- Exercise inputs
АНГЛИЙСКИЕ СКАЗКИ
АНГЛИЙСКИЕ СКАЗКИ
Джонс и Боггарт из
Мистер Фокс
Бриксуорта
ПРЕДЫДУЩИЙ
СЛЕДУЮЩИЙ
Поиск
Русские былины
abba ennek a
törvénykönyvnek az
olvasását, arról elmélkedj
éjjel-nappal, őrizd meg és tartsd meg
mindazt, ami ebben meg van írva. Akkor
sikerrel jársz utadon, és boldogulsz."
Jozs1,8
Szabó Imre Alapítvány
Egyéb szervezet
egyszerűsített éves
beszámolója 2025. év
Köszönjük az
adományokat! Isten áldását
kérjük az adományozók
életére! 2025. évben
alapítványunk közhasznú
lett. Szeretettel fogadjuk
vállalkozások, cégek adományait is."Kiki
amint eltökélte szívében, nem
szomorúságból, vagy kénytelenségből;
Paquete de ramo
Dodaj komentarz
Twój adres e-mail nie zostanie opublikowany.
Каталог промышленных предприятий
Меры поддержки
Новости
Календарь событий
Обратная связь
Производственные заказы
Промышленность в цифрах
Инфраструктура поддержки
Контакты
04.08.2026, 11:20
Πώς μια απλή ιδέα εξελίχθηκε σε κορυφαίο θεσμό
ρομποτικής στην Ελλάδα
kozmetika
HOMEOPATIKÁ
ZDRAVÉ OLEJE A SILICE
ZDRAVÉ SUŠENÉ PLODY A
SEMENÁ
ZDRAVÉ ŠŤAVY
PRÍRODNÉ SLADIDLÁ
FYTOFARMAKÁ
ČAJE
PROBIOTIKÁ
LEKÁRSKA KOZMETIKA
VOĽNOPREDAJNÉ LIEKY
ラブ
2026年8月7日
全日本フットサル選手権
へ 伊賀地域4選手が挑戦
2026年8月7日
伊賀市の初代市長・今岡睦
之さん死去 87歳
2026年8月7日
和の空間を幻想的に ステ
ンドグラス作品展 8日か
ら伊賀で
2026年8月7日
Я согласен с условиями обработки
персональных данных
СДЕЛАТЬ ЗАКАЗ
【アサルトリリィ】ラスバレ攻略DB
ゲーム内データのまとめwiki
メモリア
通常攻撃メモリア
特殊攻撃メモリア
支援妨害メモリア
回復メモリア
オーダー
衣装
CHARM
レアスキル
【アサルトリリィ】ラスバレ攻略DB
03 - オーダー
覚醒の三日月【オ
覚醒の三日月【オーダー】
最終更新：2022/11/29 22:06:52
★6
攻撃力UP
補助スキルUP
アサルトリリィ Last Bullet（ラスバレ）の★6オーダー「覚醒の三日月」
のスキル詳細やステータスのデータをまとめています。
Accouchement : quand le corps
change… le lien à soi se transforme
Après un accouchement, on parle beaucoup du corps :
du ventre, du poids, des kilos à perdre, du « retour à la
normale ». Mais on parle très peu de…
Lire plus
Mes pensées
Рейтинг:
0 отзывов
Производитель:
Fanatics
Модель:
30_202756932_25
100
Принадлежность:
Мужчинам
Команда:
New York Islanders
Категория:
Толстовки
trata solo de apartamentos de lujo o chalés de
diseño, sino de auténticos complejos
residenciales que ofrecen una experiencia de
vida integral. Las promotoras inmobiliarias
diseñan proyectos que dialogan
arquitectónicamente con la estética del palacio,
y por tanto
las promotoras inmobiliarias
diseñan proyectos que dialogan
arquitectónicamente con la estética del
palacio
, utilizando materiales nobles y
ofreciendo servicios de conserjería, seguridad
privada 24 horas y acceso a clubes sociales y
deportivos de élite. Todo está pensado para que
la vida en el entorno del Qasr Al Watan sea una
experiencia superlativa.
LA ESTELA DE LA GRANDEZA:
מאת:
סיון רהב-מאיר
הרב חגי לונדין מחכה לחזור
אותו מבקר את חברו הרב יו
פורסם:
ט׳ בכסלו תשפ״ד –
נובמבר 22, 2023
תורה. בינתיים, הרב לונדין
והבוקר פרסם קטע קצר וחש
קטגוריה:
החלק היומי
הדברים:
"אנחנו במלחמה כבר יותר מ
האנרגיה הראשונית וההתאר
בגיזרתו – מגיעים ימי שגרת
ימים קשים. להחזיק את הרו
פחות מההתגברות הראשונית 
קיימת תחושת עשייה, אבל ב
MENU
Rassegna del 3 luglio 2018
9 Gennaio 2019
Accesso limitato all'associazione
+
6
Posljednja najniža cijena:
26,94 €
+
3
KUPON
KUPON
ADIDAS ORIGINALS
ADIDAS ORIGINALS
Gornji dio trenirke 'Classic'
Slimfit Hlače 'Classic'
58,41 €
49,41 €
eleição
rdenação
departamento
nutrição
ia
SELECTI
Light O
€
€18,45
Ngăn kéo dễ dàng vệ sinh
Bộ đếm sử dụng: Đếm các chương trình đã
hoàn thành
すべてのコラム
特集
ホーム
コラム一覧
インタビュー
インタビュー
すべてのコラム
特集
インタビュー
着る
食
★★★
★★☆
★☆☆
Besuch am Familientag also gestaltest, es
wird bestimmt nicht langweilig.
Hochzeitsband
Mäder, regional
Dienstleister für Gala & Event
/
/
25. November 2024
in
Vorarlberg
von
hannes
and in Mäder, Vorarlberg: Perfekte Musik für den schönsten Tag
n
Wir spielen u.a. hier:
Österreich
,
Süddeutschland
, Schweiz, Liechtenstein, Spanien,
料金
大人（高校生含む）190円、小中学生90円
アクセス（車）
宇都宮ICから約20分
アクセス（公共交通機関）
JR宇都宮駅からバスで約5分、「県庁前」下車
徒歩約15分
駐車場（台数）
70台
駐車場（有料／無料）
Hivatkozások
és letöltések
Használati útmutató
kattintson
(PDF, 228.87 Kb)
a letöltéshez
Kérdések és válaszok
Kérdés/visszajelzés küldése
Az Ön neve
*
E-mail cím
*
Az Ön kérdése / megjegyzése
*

- Exercise goal
Where does "הראשונית" appear in the records above? Copy every line that has it.

- The answer
האנרגיה הראשונית וההתאר
פחות מההתגברות הראשונית 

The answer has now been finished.